In the continuing analysis of ObamaCare . . . let’s continue to count the change.
The administration did not release two other crucial statistics that would help determine the success of the law: the number of people among the eight million who bought insurance for the first time and the number who paid their initial premiums.
The number of those who were previously uninsured is important, since many people could simply have been moved from plans that were canceled by the law. Administration officials have promised to release that information when they have it, but they have said it is not data that is collected by the government.
The count now stands at 8 million enrolled which is even better than the 7 million previously counted. But, that’s a count which includes many people who don’t truly count for ObamaCare. People who already had health insurance, but then enrolled for ObamaCare because the law killed their previous policies do not count. ObamaCare aimed at the uninsured, right? And, it sure would be nice if enrollees also had paid premiums because enrollment without payment is fantasy insurance. But:
Administration officials have promised to release that information when they have it, but they have said it is not data that is collected by the government.
How is it possible that the government does not have this information? I’m not talking politics here, I’m talking straight persuasion and counting the change. I’ve designed and implemented a new computer-based system that people must enter to count and I cannot count at every nanosecond variables like prior insurance, age, or health status? That is astoundingly unbelievable on the face of it, like catching your children with their hair on fire while swearing they weren’t playing with matches.
Who designs a Big Data system that cannot instantaneously and continuously count things like that? Such an assertion bears no scrutiny because of the implications for either (or both) competence and character. You cannot be that stupid or that dishonest. I think that Team Obama knows to the fifth decimal place exactly the count on these variables and is maneuvering. Consider these three paragraphs from the NYTimes account.
President Obama announced Thursday that eight million people have signed up for health insurance under the Affordable Care Act, including what the White House said were a sufficient number of young, healthy adults, a critical milestone that might counter election-year attacks by Republicans on the law’s success and viability.
In the early months of signups, the number of young people between the ages of 18 and 34 — who tend to be healthier — hovered around 25 percent. But as White House officials predicted, many young people appear to have waited until close to the March 31 deadline to enroll, increasing their participation.
The administration said Thursday that 28 percent of those who bought policies were between the ages of 18 and 34, but some analysts said the optimum level would be 40 percent.
So. Team Obama asserts there is a “sufficient number” of young and healthy first time enrollees because at first only 25% of this target enrolled, but now it’s all the way up to 28%. Do a cold hearted persuasion analysis on this.
Team Obama can say that 28% of the enrollees are young and healthy, but cannot say whether anyone is previously insured. They can say that 28% of the enrollees are young and healthy, but cannot say whether anyone paid their premiums. Again, I shout, are you serious? What kind of Big Data system permits a public number as specific as 28% young and healthy, but doesn’t permit any number for prior insurance or payment status?
This is the kind of counting you would expect if you were protecting the Idiot Niece or Nephew in the Corner Office running a new Big Data Initiative. Only someone who enjoys kindness from strangers or a rich daddy or a good looking momma can say things like this and survive.

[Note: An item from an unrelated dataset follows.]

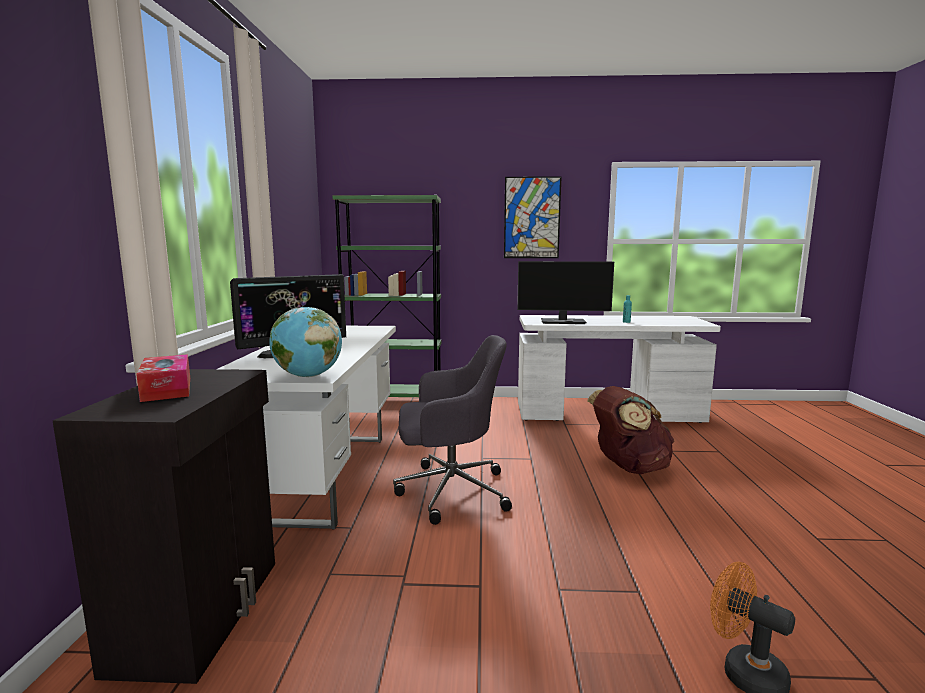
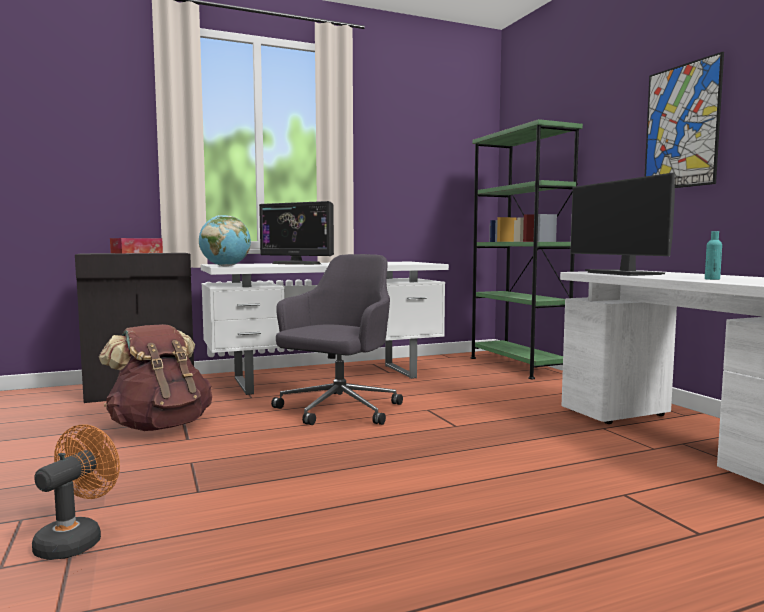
camera: 65 degrees right, 5 degrees down
grey office chair [393,335,512,525] -> grey office chair turned 120 degrees counterclockwise [271,254,403,425]
brown backpack [587,386,674,474] -> brown backpack moved to [99,324,212,431]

Quickly now, draw a sharp contrast in this Local and most others. Team Obama holds their position until January 2017 and can get away with such obvious political machinations. They face no existential consequences. For everyone else who lives in a Skinner Box, this kind of Big Data design, implementation, and public comment is a shock box.

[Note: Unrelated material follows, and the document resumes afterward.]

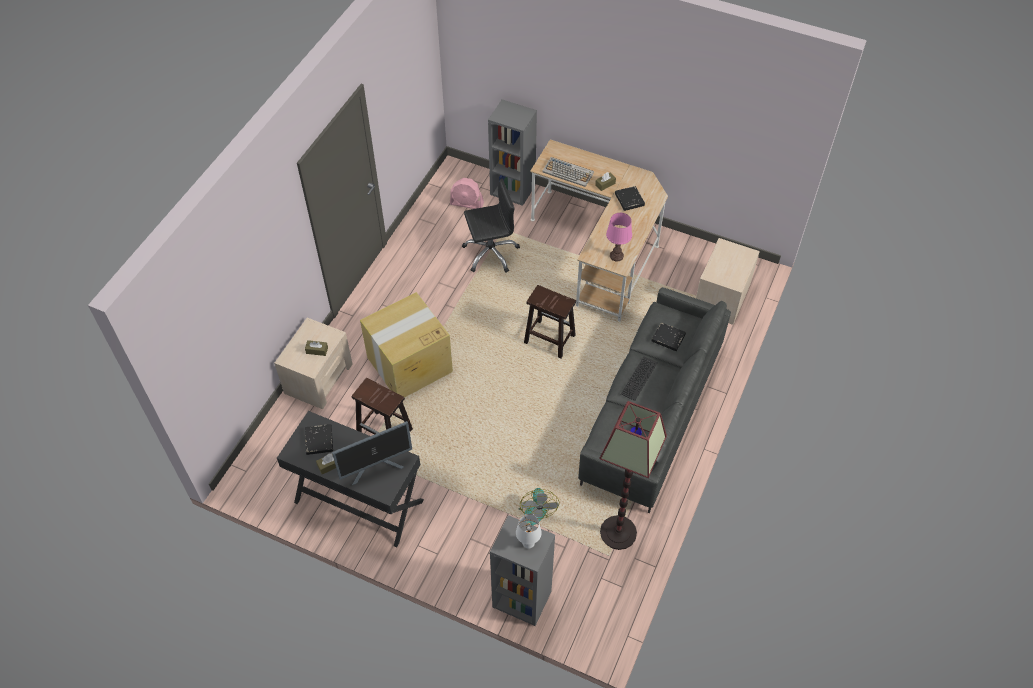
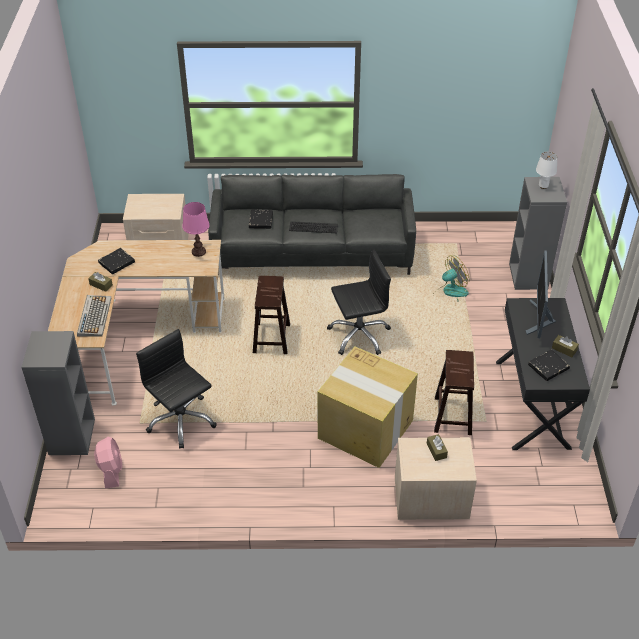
camera: 115 degrees left, 10 degrees down
monitor [332,421,412,485] -> monitor turned 120 degrees counterclockwise [526,250,556,338]
floor lamp [599,401,667,550] -> none
none -> black office chair [327,250,391,355]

As always with a persuasion campaign, especially one still on-going, is the problem that you rarely have all the crucial information you need to critique it. Thinking as the persuasion guy in charge of doing ObamaCare, I’d be having heart failure today even with the limited public knowledge about it. Sure, I’ve got a number like “eight million” that everyone around me agrees is a safe public number, but that I know is only a General Semantics Persuasion Play©™® where we’re fooling Other Guys into confusing the number for the reality.

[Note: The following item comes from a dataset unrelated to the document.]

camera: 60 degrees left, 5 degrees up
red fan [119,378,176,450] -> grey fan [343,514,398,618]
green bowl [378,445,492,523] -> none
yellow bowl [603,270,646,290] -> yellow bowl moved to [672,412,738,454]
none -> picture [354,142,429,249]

I’d also be worrying over the next round of enrollments which begin in a few months. Will I still have a bazillion dollar media budget? Will Mr. Obama still play irony between the ferns? How am I going to motivate the nearly 40 million remaining uninsured to get into my system? And my prior experience in the Fed would worry me more. Even when there’s enough money, somebody can always just change their mind and a campaign gets dropped, neither a failure nor a success, but politically useful.
Man, anyone who thinks persuadin’ is easy don’t know sand from ice.